Thaipusam 2024 drums up cheer and hope for 18,000 devotees , Latest Singapore News - The New Paper

Thaipusam 2024 drums up cheer and hope for 18,000 devotees

Traditional music sounded on the streets of Little India and Dhoby Ghaut as more than 18,000 devotees marked the annual rite of Thaipusam on Jan 25.

The devotees performed penitential acts on their walk of faith for Hindu god Lord Murugan. 

Among the 274 kavadi bearers and 12,800 paal kudam (milk pot) bearers was 19-year-old first-timer Mithesh, who goes by one name. The former at-risk youth and full-time national serviceman, who carried a 35kg alagu kavadi, is optimistic about turning over a new leaf.

His alagu kavadi – a structure made of wood and metal – was held in place by close to 70 hooks pierced into his body. His nine-day fasting and rigorous preparation culminated in the procession, which he took about three hours to complete.

Mithesh’s mother, Ms Jewel Kala, 47, expressed her joy in seeing his positive transformation through religion. The single mother of three said: “He is small compared with his kavadi, so there were numerous challenges. I am proud he saved up and bought his own second-hand kavadi, costing $1,000, and is the first in this generation of my family to do so.”

Mithesh, who plans to pursue veterinary science and hopes to support his mother financially, said: “Events like Thaipusam are gateways for youth-at-risk who want to mend their ways. I am glad religion and devotion have changed me.”

Bearing a variety of kavadis and milk pots atop their heads, the devotees in yellow and orange garb completed the 4km foot procession from Sri Perumal Temple to Sri Thendayuthapani Temple. All participants had pre-registered as early as a month ago. 

The devotees were undeterred by the festival falling on a weekday in 2024, with some working adults and students taking leave to join the festivities. Despite the mild showers in the afternoon, the devotees persevered with the mostly smooth foot procession. 

Mr Manikandan, a senior pandaram, honouring Ms Josephine Teo at the sanctum of the Sri Thendayuthapani Temple.PHOTO: AZMI ATHNI

Minister for Communications and Information and Second Minister for Home Affairs Josephine Teo joined the festival and highlighted the meaningful participation of non-Hindus, non-Indians and particularly young devotees in the festivities.

Describing the crowd as multiracial and multicultural, she said: “It is most encouraging to me that local non-Hindus supporting their family members or friends are here to observe this as a practice, a fabric of our society.”

Mrs Teo, an MP in Jalan Besar GRC, noted the importance of unique cultural and religious practices in modern Singapore.

“It is important for us as a fairly young nation to think about what binds us together as a nation.
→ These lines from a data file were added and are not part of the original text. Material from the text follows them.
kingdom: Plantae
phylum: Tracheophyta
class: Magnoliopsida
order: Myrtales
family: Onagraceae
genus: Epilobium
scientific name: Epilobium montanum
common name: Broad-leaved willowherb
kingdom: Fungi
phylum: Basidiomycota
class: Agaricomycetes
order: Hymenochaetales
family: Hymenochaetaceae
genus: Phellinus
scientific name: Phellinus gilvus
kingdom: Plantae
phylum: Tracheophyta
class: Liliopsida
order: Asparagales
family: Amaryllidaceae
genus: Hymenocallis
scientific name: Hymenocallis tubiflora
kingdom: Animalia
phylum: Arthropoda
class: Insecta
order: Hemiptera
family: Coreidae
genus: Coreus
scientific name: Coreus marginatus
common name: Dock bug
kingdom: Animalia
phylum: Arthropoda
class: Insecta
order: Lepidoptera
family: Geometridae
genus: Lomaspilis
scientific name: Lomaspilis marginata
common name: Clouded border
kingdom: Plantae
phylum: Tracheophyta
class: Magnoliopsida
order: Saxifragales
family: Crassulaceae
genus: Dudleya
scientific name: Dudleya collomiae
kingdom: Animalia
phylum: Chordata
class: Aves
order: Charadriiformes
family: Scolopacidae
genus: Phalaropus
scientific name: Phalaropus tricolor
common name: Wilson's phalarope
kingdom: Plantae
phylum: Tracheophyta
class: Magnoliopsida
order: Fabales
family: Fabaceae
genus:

In many societies, especially fast-paced, modernised ones, these activities are pushed into the fringes and are forgotten over time, which is a great loss.”

Five live music stations featured local traditional groups and musicians. New stations in Clemenceau Avenue and opposite Selegie Avenue joined the previous three in Hastings Road, Short Street and Cathay Green. Each music group could carry up to four percussion instruments, up from one in 2023. 

For many of the worshippers, Thaipusam feels complete with the consecration of Sri Thendayuthapani Temple in June 2023, in time for the 2024 festival. They can now access the main sanctum and offer their prayers or offerings. The tradition of serving lunch to the devotees during Thaipusam also returned to Sri Thendayuthapani Temple after three years of bento box distributions. 

One participant, Mr Lionel Tan, has been a bedrock in his childhood friend Paul Singh’s 14-year kavadi journey. He returned to Thaipusam in 2024, taking leave from work to help assemble Mr Singh’s kavadi and support him throughout the procession.

Other non-Hindus who have been returning to Thaipusam include Mr Ken Ho, Mr Lim Eng Kin, Mr Ken Ng and Mr Edwin Fo, who carried milk pots and pierced alagus. The group, from various walks of life and of different ages, has been attending Thaipusam celebrations for several years. Mr Lim, 65, said: “When I was young, I was always fascinated by Thaipusam processions. A few years ago, I was introduced to this formally by an Indian friend. It has cleared my conscience and I feel much better.”  

Hoping for a successful marriage in 2025 were Mohanrach and Hema Devi, both 29. After her father survived a critical motorbike accident, Ms Hema Devi turned to bearing milk pots with alagu piercings. This is the second year she joined her fiance to demonstrate her gratitude. 

The festivities started at 11.30pm on Jan 24 and ended on the night of Jan 25. Devotees received support from local companies that set up 23 water or drinks booths along the procession route. About 1,500 volunteers and temple staff helped ensure a seamless event.

The festival was the result of five months of preparations, said Sri Srinivasa Perumal Temple’s secretary, Mr Sivakumaran Sathappan. Despite the management’s doubts about the size of the turnout as Thaipusam 2024 fell on a weekday, the support was remarkable, he said.